B. I would like some additional discussion on the method, focusing on how good is this approximation for the case of non-gaussian distributions, as this is one of the most critical aspects of this work. If the global distribution is e.g. skewed, is this type of analysis still valid? What are its limitations? Would you use a smaller 'b' value for more complex distributions? How do you ensure that the approximation holds?" 

Our response: We have added a paragraph at the top of page 3 addressing this issue.

"C. What is the kernel K in equation (1)? Is it a simple step function of width 'b'? I don't thing it is defined in the text."

Our response: Thank you for noticing. We use the standard normal density as kernel function and have added a comment just after eq. (1) about this.

"D. Is the 'b' defined in the space of the original variables X, or their transformations Z?"

Our response: The bandwidth is determined on the z-scale. We have added a comment about this on page 3.

"Section 2.2 

E. I believe some more text explaining the definition of the test would be useful.

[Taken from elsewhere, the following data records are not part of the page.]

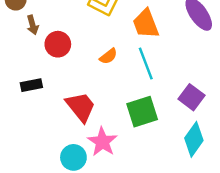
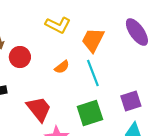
orange trapezoid: (146, 24) -> (93, 40), turned 48
purple square: (192, 97) -> (131, 101), turned 35

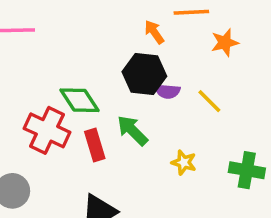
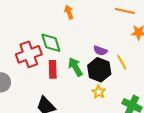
orange arrow: (154, 32) -> (69, 12), moved
black hexagon: (144, 74) -> (99, 70), moved
red cross: (47, 130) -> (29, 54), turned 30

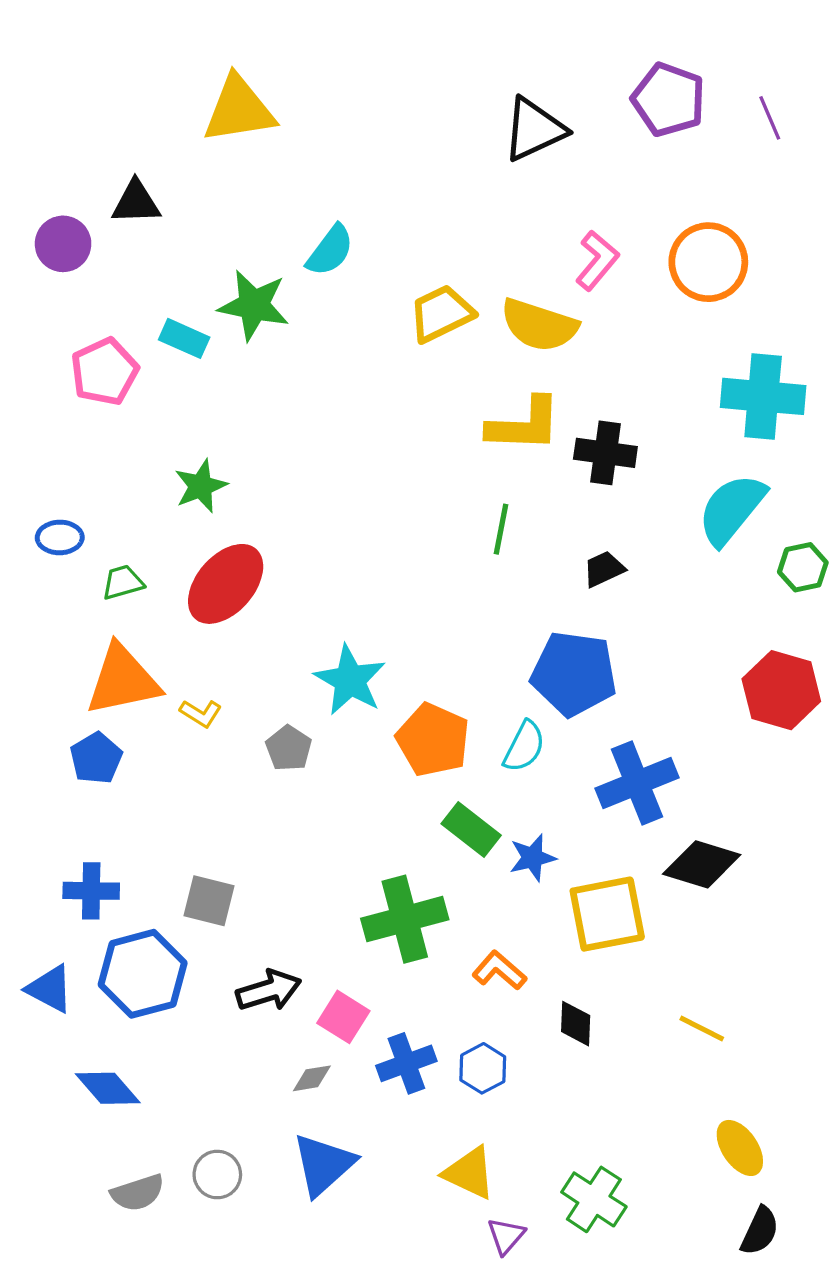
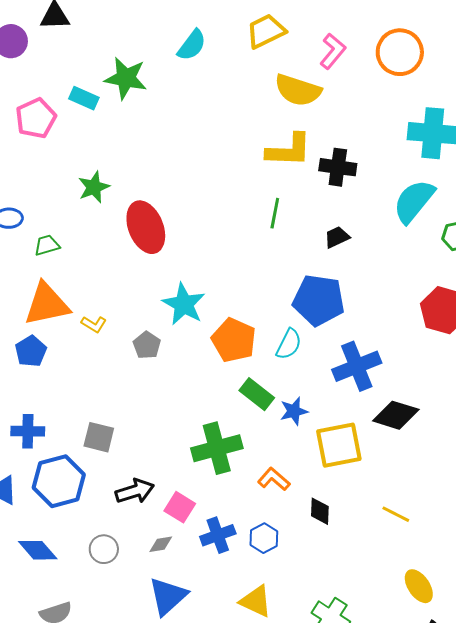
cyan semicircle: (330, 251) -> (192, 45), moved
yellow trapezoid: (441, 314) -> (266, 31), moved
red ellipse: (226, 584) -> (146, 227), moved, turned -63
gray circle: (217, 1175) -> (104, 549), moved

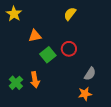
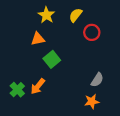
yellow star: (14, 14) -> (46, 15), moved
red circle: (69, 49) -> (92, 32), moved
orange arrow: (35, 80) -> (38, 86), turned 49

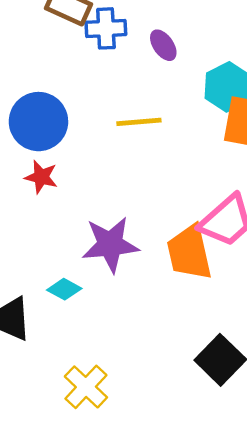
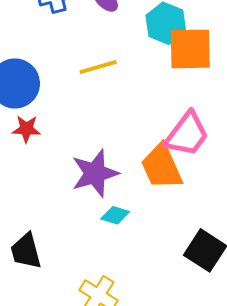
cyan diamond: (64, 289) -> (115, 215), moved

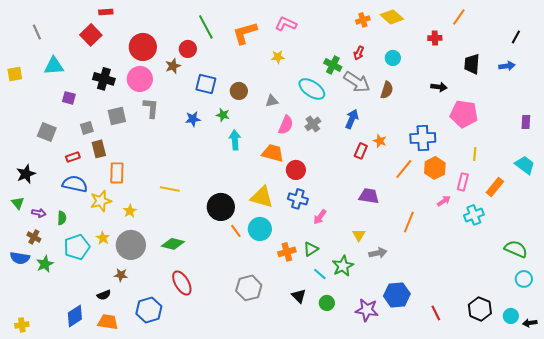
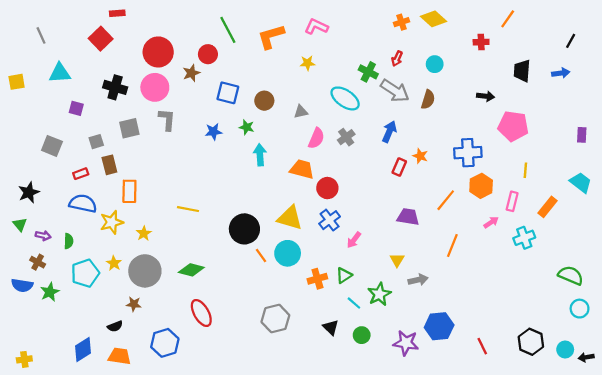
orange line: (404, 169) -> (446, 200), moved
blue cross: (298, 199) -> (330, 220), turned 36

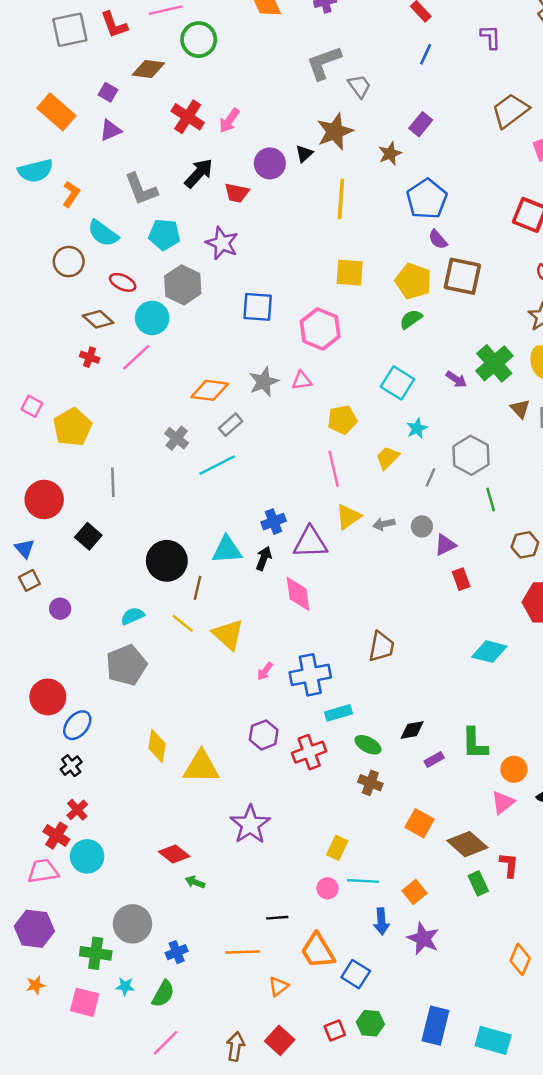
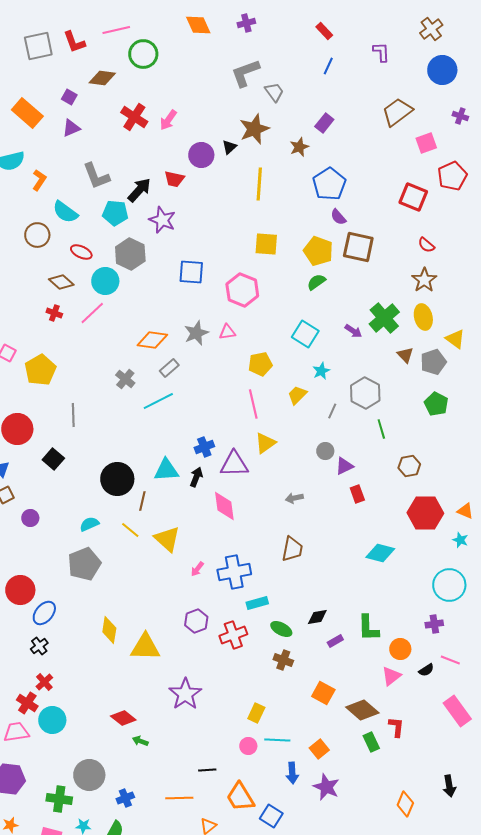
black arrow: (199, 173) -> (139, 190), moved
gray arrow: (384, 524) -> (294, 498), moved

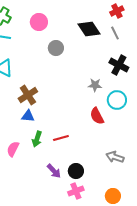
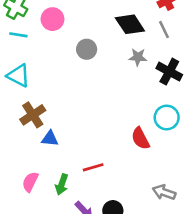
pink circle: (39, 22) -> (52, 19), moved
gray star: (95, 85) -> (138, 57), moved
brown cross: (28, 95) -> (33, 115), moved
green arrow: (37, 139) -> (62, 184), moved

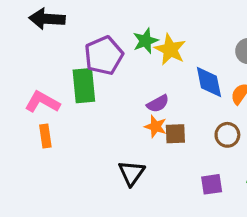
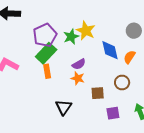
green star: (145, 41) -> (71, 37), moved
green rectangle: (84, 86) -> (46, 53), moved, turned 50
brown square: (175, 134) -> (98, 93), moved
orange rectangle: (45, 136) -> (47, 71), moved

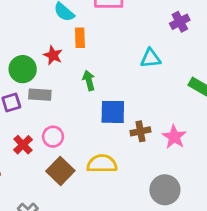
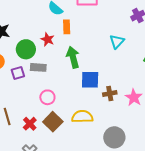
cyan triangle: (151, 58) -> (117, 42), turned -42
green arrow: (89, 80) -> (73, 57), size x1.5
red cross: (23, 145) -> (30, 124), moved
gray circle: (165, 190) -> (114, 137), moved

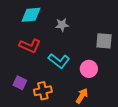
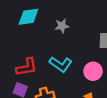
red L-shape: (30, 46) -> (27, 67), moved, turned -30

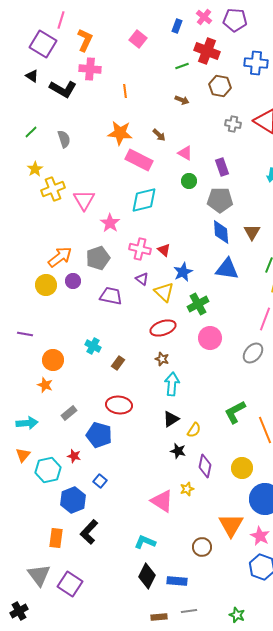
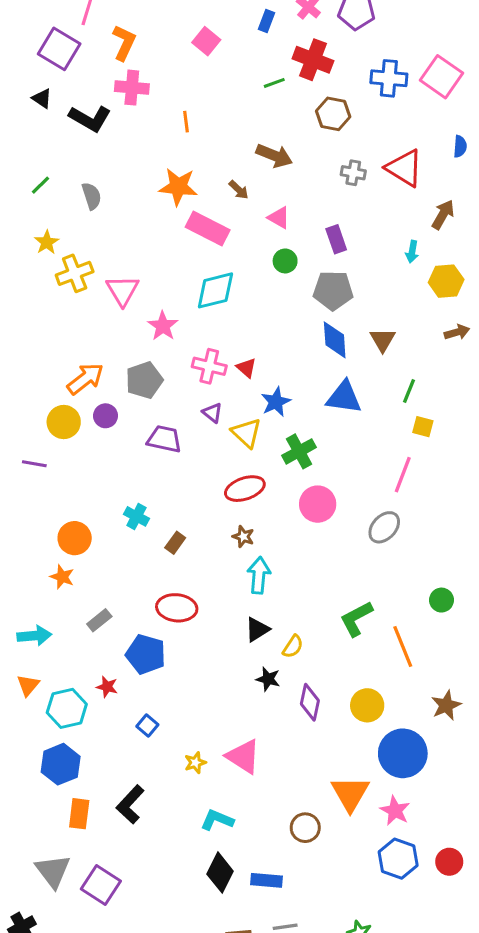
brown arrow: (182, 100) -> (274, 156), moved, size x1.6
purple line: (25, 334) -> (34, 464), moved
yellow star: (187, 489) -> (195, 763), moved
blue hexagon: (73, 500) -> (61, 764), moved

The null hypothesis is defined upon a linear relationship between the variables (and their time lags) according to Granger's formalism. How is the test statistic defined as a "distributional nonlinear test". I know the authors point to Otneim and Tjøstheim (2021), but since their previous works were mostly published on Economincs-related journals I do not think that many of Entropy's readers will be familiar with the concepts outlined here. Please expand this point a little more."

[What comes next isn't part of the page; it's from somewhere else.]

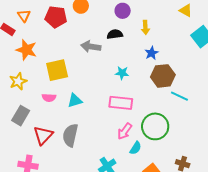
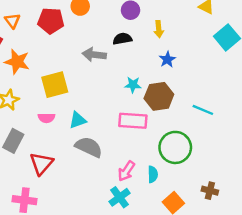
brown hexagon: (163, 76) -> (159, 96), moved
pink arrow: (125, 131) -> (126, 171), moved
gray semicircle: (70, 135) -> (89, 147), moved, turned 105
cyan semicircle: (136, 148) -> (153, 174), turned -32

Our response: Thank you for pointing this out. We have added some paragraphs before equation (4), where we explain the concept of this test in some more detail. See also our response to point I.

"Section 3

F. Would this example work if the ARCH model used a different distribution for the epsilon_t, rather than the Gaussian? This goes back to question B. If you could run the simulation with a different underlying distribution and show the applicability of the method in this case, I think you would have a much stronger argument in support of your work."

Our response: Yes, this example works for a wide variety of data generating processes. We have repeated the experiment with epsilon_t drawn from the heavy-tailed t(5)-distribution. The results are practically identical, so we have chosen not to show the plots in the paper. We have, however, included a comment referring to these results at the end of Section 3 and included two new references Otneim and Tjøstheim (2017,2018), where there is a wider class of distributions, including a skewed t-distribution.

"G. Please add labels on the x and y axes of the plots, here and in the next sections."

Our response: We have experimented with various solutions to this. Adding labels to all the plots makes the figures too cluttered, in our opinion. So instead, we have chosen to add information about the labels in the figure captions. 

"H. Why are the confidence intervals only shown on the global plots?"

Our response: The confidence intervals for local plots can be obtained using the block bootstrap. That is, however, quite time-consuming, and since we do not use them to make inferences, we have chosen to omit them in the plots. We refer instead to the formal testing in Section 4, where we obtain p-values directly for the conditional independence tests, also using a bootstrap procedure. We have added a comment about this in Section 3.

"I. Have you tried examining these relations using the framework of Mutual Information and/or Conditional Mutual Information measures? Granger causality can also be defined using these measures, which are by their very nature non-linear."

Our response: We have not used other non-parametric conditional independence tests than the one based on the local Gaussian correlation. We have, however, included a remark just before equation (4) where we point out that there certainly are other ways to do this, including the concept of mutual information.